Over the years, we've drifted in and out of each others lives but we were so focused on trying to recapture the past, and experienced so much interference from PM combined with the general stress people who are so much alike, yet vastly different, can go through that we couldn't seem to hold it together in spite of the fact that we love each other so much.
Honestly, I think we both had lessons to learn. We are both prone to loving with a fierceness that borders on obsession, over-protective-ness and posessive-ness. But, loving hard, and loving unconditionally, are two very different things. It's hard to love as hard as we do without conditions or expectations of the people we love (and we have high expectations of ourselves as well). I've personally learned over the years that even though I love hard, I had to let go of expecting people to fit in the little boxes I tried to cram them in and I was guilty of this with Tiger.

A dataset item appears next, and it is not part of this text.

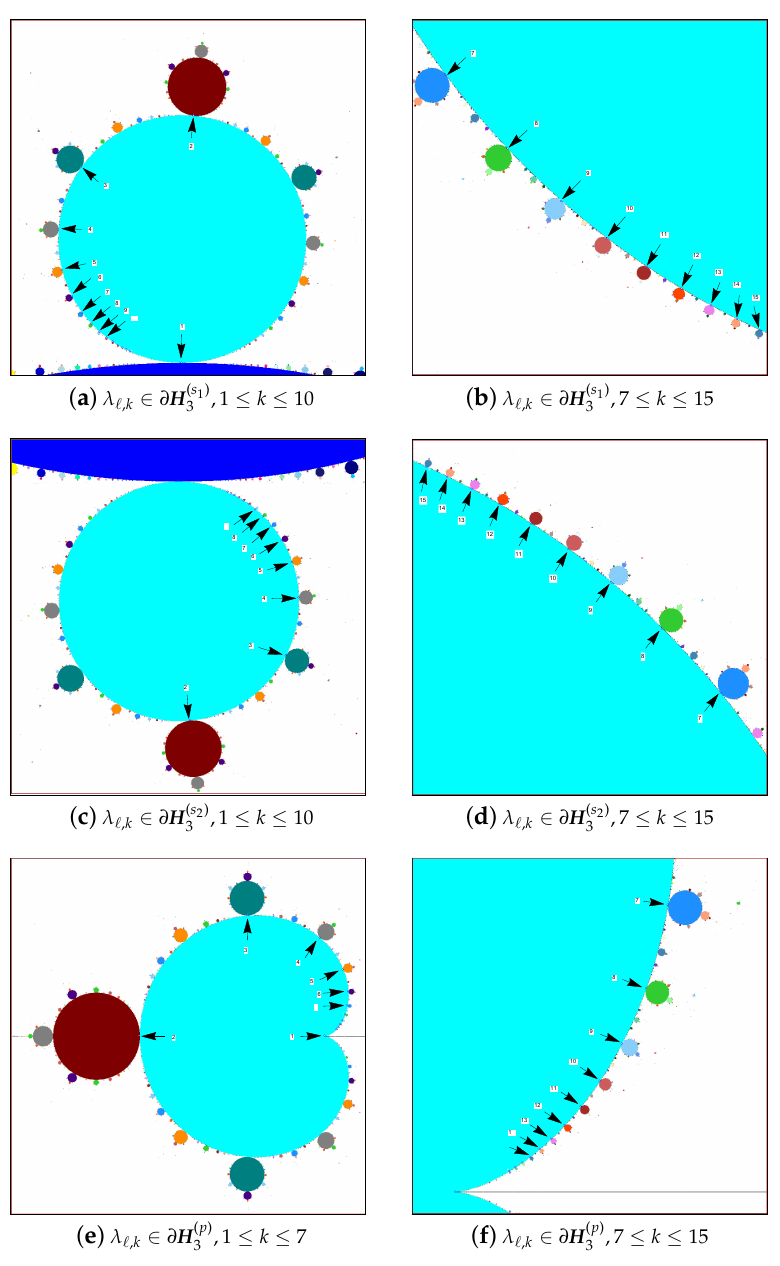
Figure 8. Bifurcation points λ (cid:96) , k occurring on ∂ H 3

To truly love is to love people for who they are, not who we'd like for them to be.
Even though the "official" reasons for our separation were much different, I feel that unrealistic expectations of each other, and ourselves, played a big part in things. While we were busy expecting so much from each other and our relationship, we failed to accept, understand and respect each other for the beautiful, strong women we truly are.
For the sake of honesty and the fullest disclosure I'm willing to share here, I was also a very needy young woman. My need of the love Tiger offered me caused me to spend more time trying to please and win her approval, not seeing at the time that she could never accept me the way I needed if I wasn't willing to stand before her, heart and soul laid bare, and say "this is me. This is my life. Accept me for who I really am, not who I try to be for you, or walk away".
There is a fear in us all, I think, to let people we truly love, see us in our entirety. All of us wear masks from time to time, especially when we are young. It is the fear of laying ourselves bare for close inspection and being found lacking or undeserving of the love we need so badly that keeps us hiding behind those masks.
For me, it was also about the way PM raised me. I learned at an early age that I had been closely inspected by her and had been found undeserving of her love and affection. I spent nearly 40 years contorting myself into whatever I thought she wanted trying to gain an approval she denied me, even on her death-bed.
With her passing, I swore to myself as I stood by her hospital bed for the last time, that I would never again hide behind a mask for anyone's love or approval.
As Tiger and I talked yesterday, she began to see me, I think, for the first time. I spoke openly of my life, offering no excuses or apologies for who or what I am or for the life I've chosen. In truth, I am happy with my life, and because of that fact, there should be no shame, no hiding.
We talked most of the day. Sometimes our topics were serious, often they were not, and the entire experience, for me at least, was punctuated with many smiles and the endless laughter and bantering that has been so common in our relationship.
I realize, with much regret, that I did Tiger a disservice for years by assuming that she didn't love me enough to love the real me. In truth, where I live, how I live, etc, should not matter. What should matter is that I love her endlessly and completely and that she loves me the same way.
Tiger, I know you will eventually read this, so I offer this to you in closing. I love you, my sister. I'm sorry for the years I hid the real me from you and I promise that I will never do that again.
I love you in your perfection, as well as your imperfection. I love you for all that you are, all you have ever been, all you ever will be. I love you without judgment, without hesitation, without reservation and without conditions. I love you for all the things you aren't and never will be but most of all, I love you for everything you are, and always have been, to me. Love...Me
Never forget that family is the most important thing in the world, gentle readers. Love those that love you back like there is no tomorrow because tomorrow is never promised.